QTY – Quantity, number of units required. Usually numbers.
UNIT – Such as teaspoon, pinch, bottles, cups etc.
NAME – Name of the ingredient, example: sugar, almond, chicken, milk etc.
COM – Comment about the ingredients. example: crushed, finely chopped, powdered etc.
Since CRF is a statistical model, It requires the modeler to understand the relation between variables and hence spends 90% of the time preparing data for training and testing. In other words, its time consuming. These models can be used as a stepping stone towards building unsupervised learning algorithms, search relevance, recommendation, shopping cart and buy button use cases etc.
A three column tab separated file is required for chunking.
Column 1 – Token
Column 2 – POS tag
Column 3 – Label (done manually)
Each token in a ingredient list gets a line in the TSV file and a new line is left to separate ingredients.
The following script generates data in required format taking the JSON lines file mentioned above as input.
Note that XXX is just a place holder, which will be replaced by the actual label (i.e. one of QTY, UNIT, COM, NAME, OTHERS).

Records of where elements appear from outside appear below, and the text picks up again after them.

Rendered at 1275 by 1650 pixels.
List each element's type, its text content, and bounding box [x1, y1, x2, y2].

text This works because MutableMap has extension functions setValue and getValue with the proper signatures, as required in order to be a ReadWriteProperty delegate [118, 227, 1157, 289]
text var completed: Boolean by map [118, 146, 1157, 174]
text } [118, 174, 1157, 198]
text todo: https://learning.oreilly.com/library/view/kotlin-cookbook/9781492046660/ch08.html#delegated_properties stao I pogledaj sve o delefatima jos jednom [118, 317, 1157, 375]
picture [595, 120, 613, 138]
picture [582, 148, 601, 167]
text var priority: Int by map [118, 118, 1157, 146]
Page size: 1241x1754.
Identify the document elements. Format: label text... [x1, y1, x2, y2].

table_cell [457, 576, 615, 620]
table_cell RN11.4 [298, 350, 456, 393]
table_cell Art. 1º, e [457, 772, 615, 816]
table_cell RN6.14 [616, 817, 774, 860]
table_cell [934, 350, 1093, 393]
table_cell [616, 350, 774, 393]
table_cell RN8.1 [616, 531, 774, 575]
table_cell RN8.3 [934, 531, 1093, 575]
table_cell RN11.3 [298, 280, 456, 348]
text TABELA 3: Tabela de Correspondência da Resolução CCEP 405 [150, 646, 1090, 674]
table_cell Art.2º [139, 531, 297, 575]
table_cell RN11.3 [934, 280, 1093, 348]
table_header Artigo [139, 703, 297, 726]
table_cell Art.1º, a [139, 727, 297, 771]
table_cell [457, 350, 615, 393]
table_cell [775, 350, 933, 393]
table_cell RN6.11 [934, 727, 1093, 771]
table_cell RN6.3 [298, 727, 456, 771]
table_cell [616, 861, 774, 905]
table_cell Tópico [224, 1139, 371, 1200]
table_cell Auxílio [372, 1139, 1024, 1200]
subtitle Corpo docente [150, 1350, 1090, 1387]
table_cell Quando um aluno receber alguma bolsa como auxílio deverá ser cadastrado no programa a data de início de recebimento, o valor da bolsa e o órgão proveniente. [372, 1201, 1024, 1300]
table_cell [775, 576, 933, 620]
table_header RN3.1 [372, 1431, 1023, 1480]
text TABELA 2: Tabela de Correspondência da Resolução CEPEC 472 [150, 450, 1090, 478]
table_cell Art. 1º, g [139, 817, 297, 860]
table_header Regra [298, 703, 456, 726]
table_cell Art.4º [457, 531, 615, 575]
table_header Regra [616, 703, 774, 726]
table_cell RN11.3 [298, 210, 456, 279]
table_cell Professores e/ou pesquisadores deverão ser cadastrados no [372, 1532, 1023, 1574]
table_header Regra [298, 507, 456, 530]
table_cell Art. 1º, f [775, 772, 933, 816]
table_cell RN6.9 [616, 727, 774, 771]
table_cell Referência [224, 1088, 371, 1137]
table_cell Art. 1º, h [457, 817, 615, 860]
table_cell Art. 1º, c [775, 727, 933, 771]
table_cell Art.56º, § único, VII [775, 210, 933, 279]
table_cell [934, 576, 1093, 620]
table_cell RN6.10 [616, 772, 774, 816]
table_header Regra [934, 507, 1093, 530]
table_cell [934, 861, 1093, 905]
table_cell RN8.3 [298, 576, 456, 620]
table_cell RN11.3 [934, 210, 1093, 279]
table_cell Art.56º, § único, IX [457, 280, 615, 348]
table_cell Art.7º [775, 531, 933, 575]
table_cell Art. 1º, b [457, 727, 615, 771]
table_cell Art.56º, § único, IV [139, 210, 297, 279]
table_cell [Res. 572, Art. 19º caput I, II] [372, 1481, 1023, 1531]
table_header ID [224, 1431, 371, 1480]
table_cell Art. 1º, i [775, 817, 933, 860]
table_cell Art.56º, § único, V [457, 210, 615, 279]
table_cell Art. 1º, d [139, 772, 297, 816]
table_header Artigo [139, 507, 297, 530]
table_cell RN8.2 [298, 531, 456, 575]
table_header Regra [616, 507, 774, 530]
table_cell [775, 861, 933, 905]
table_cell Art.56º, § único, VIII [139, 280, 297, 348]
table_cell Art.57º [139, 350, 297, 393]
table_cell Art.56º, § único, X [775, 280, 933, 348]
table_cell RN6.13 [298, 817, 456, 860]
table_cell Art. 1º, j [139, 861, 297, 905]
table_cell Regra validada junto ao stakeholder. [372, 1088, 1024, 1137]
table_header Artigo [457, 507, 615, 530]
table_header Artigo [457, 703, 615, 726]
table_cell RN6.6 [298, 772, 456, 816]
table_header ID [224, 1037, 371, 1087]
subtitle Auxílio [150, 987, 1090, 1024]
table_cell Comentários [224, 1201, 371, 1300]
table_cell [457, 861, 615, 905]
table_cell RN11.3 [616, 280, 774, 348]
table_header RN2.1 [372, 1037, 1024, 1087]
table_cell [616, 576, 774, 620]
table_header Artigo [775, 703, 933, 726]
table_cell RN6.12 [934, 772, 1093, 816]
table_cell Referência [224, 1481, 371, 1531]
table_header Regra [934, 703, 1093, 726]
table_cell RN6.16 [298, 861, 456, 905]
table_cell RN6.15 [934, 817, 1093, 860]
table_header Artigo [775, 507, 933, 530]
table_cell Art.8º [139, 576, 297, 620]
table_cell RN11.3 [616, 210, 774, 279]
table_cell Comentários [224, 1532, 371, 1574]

I’ve manually labeled each token with the help of OpenRefine, Skip this step if you are tagging using a model that is already available.
In the end the file should look similar to table shown below.
Next task is chunking and it is explained well here.
The same POS and token position features discussed in the tutorial are used as features in this experiment as well,So using the util script provided in the CRFSuite repository we can generate chunks.